For the genetic aims, the program investigators are primarily using a candidate gene and SNP approach. Several criteria were used to select the specific genes and polymorphisms to be assayed in the different pathways of interest. Data on functional significance or data demonstrating a significant role in prostate or any other cancer were the primary criteria used for selection. Other criteria include SNPs that result in amino acid changes in the protein (i.e., nonsynonymous SNPs), changes in promoter regions and splice sites. In general, variants with a minor allele frequency (MAF) of 5% or higher were selected in order to have good statistical power. The major exception to this is SNPs in Project 1, where a number of variants at very low frequency will be studied in the SRD5A2 gene because of their known functional significance and relevance to the finasteride intervention. Additional genotyping will be done on tagging SNPs for key genes. Each project prioritized which tagging SNPs would be genotyped based on their knowledge of the gene's variants and the number that would be needed for coverage.

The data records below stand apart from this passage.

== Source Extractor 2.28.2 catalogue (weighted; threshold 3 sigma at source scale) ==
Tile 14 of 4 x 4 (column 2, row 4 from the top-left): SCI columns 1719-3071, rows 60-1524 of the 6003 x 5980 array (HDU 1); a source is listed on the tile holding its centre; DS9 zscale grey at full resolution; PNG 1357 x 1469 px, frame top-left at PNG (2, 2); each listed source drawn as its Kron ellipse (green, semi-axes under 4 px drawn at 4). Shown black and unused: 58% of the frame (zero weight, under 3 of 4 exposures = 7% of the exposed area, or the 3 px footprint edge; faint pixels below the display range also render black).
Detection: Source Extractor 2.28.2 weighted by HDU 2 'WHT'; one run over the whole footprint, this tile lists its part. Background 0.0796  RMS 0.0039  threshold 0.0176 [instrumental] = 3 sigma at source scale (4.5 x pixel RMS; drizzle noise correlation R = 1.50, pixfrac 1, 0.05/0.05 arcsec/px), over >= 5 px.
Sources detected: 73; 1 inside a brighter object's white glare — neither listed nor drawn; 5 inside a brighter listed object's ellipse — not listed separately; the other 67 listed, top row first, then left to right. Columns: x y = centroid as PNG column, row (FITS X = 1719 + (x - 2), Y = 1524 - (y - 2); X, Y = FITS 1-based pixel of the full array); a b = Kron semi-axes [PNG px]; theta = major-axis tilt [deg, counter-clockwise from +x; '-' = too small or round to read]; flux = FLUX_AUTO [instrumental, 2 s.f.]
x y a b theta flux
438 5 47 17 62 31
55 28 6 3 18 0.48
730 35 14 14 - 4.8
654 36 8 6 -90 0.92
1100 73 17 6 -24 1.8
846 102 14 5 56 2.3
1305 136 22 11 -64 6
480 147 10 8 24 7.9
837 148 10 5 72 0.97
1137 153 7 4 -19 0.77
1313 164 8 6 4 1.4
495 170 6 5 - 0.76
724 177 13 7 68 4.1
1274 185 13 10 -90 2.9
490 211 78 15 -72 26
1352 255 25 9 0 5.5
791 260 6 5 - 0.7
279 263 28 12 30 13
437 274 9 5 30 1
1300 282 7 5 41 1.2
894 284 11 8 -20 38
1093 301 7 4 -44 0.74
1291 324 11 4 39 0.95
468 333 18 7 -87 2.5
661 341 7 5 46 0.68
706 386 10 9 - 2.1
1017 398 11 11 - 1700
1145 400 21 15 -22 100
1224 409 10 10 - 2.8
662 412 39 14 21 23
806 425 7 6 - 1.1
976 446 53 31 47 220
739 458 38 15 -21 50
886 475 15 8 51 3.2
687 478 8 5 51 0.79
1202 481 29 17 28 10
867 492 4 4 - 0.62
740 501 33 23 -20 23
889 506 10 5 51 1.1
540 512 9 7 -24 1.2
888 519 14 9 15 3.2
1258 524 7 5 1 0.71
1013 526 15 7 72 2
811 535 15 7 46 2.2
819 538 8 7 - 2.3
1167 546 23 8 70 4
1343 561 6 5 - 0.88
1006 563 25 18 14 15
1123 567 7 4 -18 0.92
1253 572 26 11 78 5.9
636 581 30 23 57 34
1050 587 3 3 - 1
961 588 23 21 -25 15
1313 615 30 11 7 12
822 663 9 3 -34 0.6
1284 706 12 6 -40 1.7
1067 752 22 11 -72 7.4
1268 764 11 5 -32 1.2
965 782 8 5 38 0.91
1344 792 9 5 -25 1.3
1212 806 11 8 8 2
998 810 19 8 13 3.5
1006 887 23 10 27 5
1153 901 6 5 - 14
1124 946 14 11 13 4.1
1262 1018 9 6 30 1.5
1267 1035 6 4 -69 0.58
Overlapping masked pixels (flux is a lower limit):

With extensive serum measurements and genotyping from several different projects, the program provides the opportunity to study the complexity of potential joint effects within and between projects. A number of methods will be explored including logistic regression adjusting for “upstream” effects and potential interactions, Classification and Regression Trees (CART) or Logic Regression to identify prognostic groups based on combinations of SNPs or other biomarkers. Bayesian model averaging which draws inferences about particular effects, taking into account the uncertainty about the correct model form will also be performed. A pharmacokinetic approach which attempts to use physiologically-based representations of the biochemical pathways to statistically model the dependencies between factors and pathway analysis which provides estimates of hypothesized causal connections between variables are other planned analytic methods. All of these methodologies rely on interdisciplinary collaboration. These models are useful not only to identify the complex joint effects on prostate cancer risk but also to identify groups of men who are either more or less likely to benefit from the chemopreventive effects of finasteride.
At the time of the development of this project, it was clear that the statistical analysis for genetic polymorphisms was a rapidly evolving field. Over the course of the project, improved and less expensive methods have become available, which have permitted SNP analyses to be conducted at lower cost while providing flexibility to select new candidate SNPs and haplotype tagging SNPs.